Please note that many tax professionals believe that Entrepreneurs Relief will be reformed in the near future so that the generous tax savings it offers may soon no longer be available! Boris Johnson has already indicated that the Treasury is vehmently against Entrepreneur’s Relief, which many believe is a “tax loophole” that needs to be closed…!
Will you qualify for Entrepreneurs’ Relief?
You should be able to qualify for Entrepreneurs’ Relief if you dispose any of the following:-
- All or part of your business as a sole trader or business partner – including the business assets after it closed
- Shares in a Company where you have at least 5% of shares and voting rights (known as a “Personal Company”)

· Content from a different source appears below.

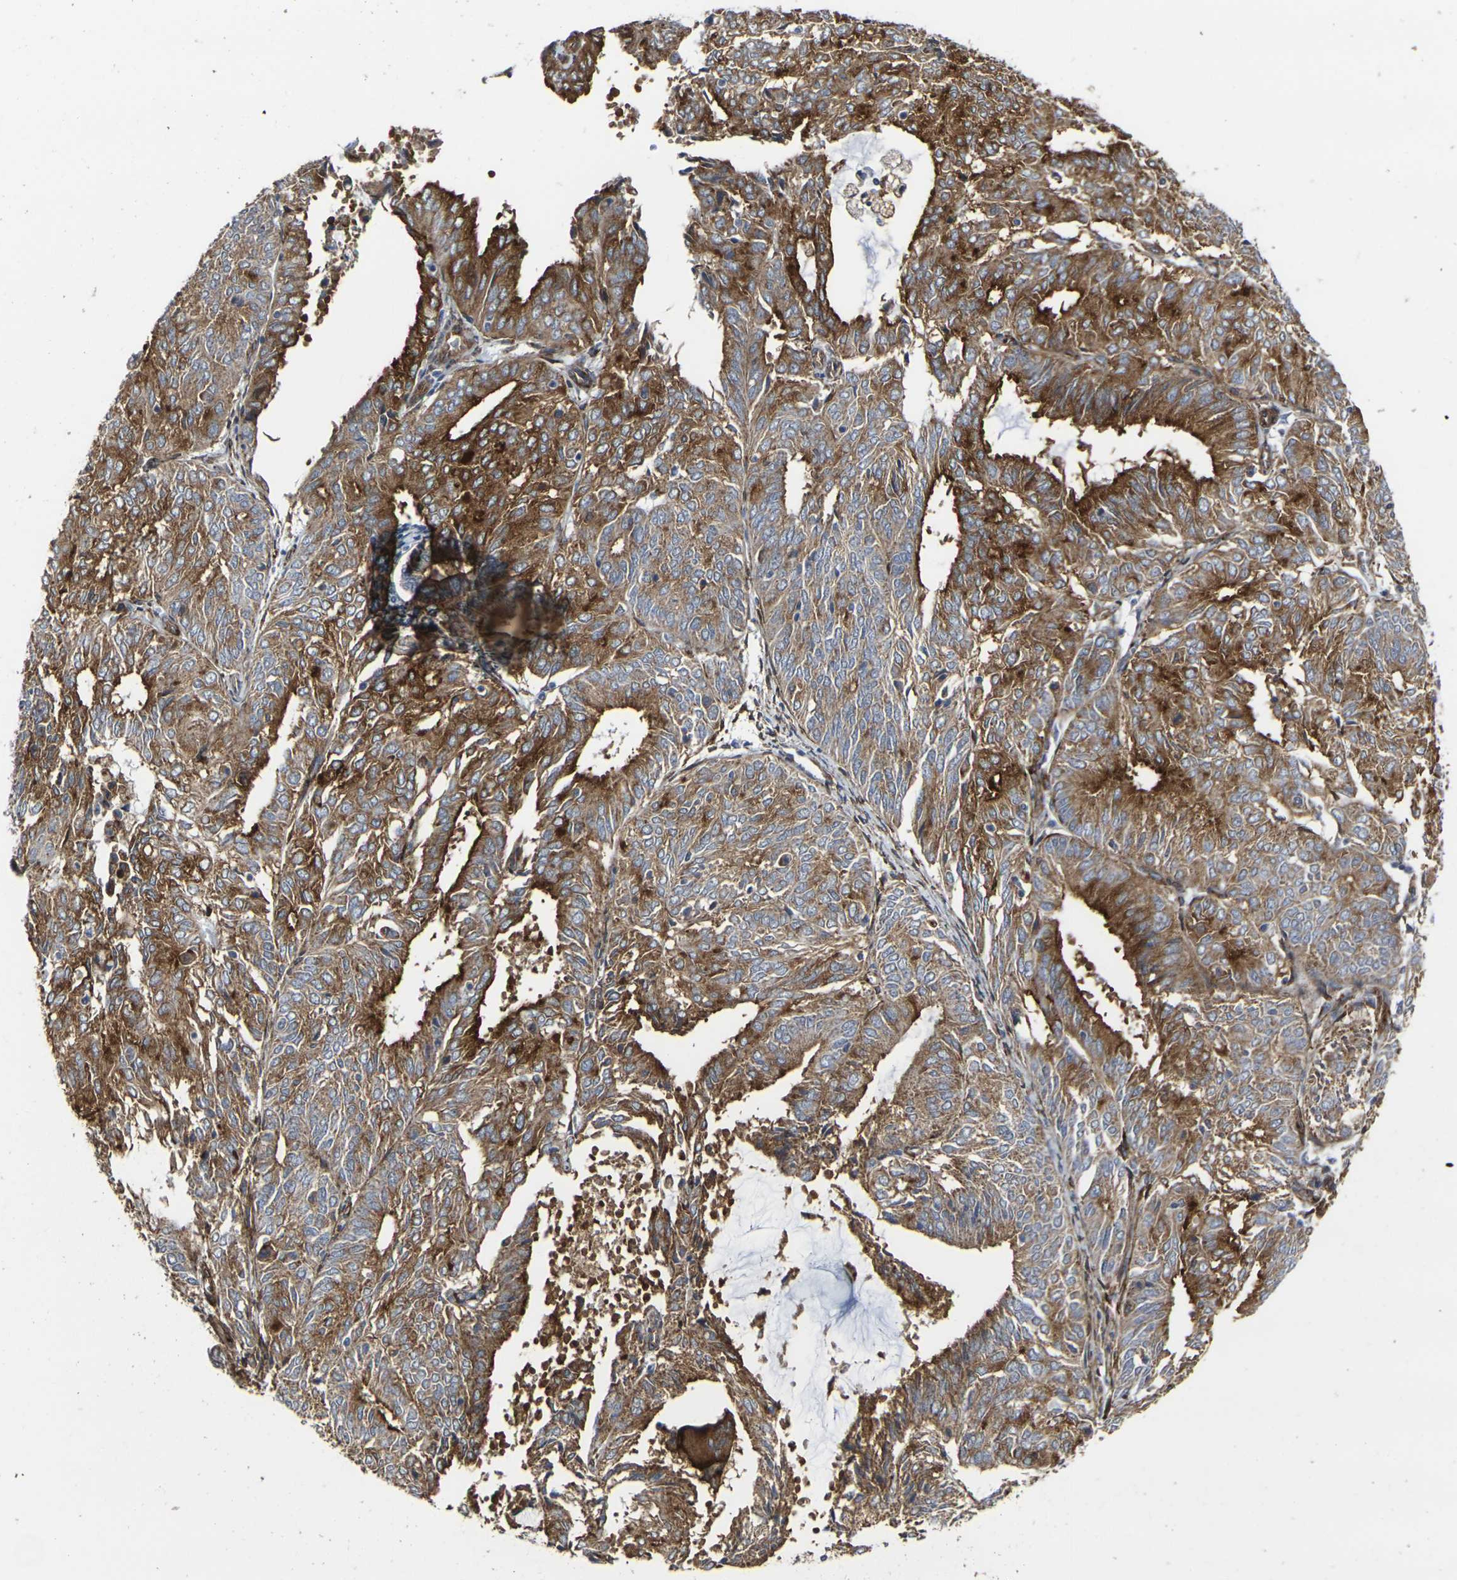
{"staining": {"intensity": "strong", "quantity": ">75%", "location": "cytoplasmic/membranous"}, "tissue": "endometrial cancer", "cell_type": "Tumor cells", "image_type": "cancer", "snomed": [{"axis": "morphology", "description": "Adenocarcinoma, NOS"}, {"axis": "topography", "description": "Uterus"}], "caption": "Endometrial adenocarcinoma stained with immunohistochemistry displays strong cytoplasmic/membranous expression in about >75% of tumor cells.", "gene": "MYOF", "patient": {"sex": "female", "age": 60}}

- Assets you lent to your business or Company
If you are selling all or part of your business, all the following must apply:-
- You are a sole trader or business partner
- You have owned the business for at least two years before the date you sell or close it
- You sell or dispose of your business assets within 3 years after selling or closing the business
If you are selling shares, all the following must apply for at least 24 months before you sell your shares:-
- You have at least 5% of the shares and voting rights in the Company
- You are entitled to at least 5% of the distributable profits & net assets of the Company
- You are an employee or director of the Company (or one in the same Group)
- The Company’s main activities are in trading (rather than non-trading activities like investment)
If you are selling assets you lent to the business, all the following must apply:-
- You have sold your part of a business partnership or your shares in a Personal Company
- You owned the assets but let your business partnership or Personal Company use them for at least two years up to the date you sold your business or shares
NB Any gain could be exempt if you sell during a period of non-UK residence.
It is important to bear in mind your overall tax and long-term financial position when considering the various options for extracting profits. For example, you may not want to unnecessarily miss out on tax credits or universal credit, losing some or all of your personal allowance, or incurring a child benefit tax charge because you’ve taken too much income. Also, you should aim to avoid paying tax at the 45% additional rate if at all possible.
Whoever buys your company will normally expect you to extract all of the Company’s cash before a sale, although some cash may have to be left behind for “working capital” and in any case, “cash for cash” can be agreed if necessary. If there are substantial retained funds, you may wish to consider extracting them several years before a sale in order to avoid a last minute tax implication.
If you are thinking of selling a business, remember that tax rules often change and it always pays to take professional advice first. Certainly, any shareholders with anything but a simple share structure should seek advice on their right to claim this highly important tax relief.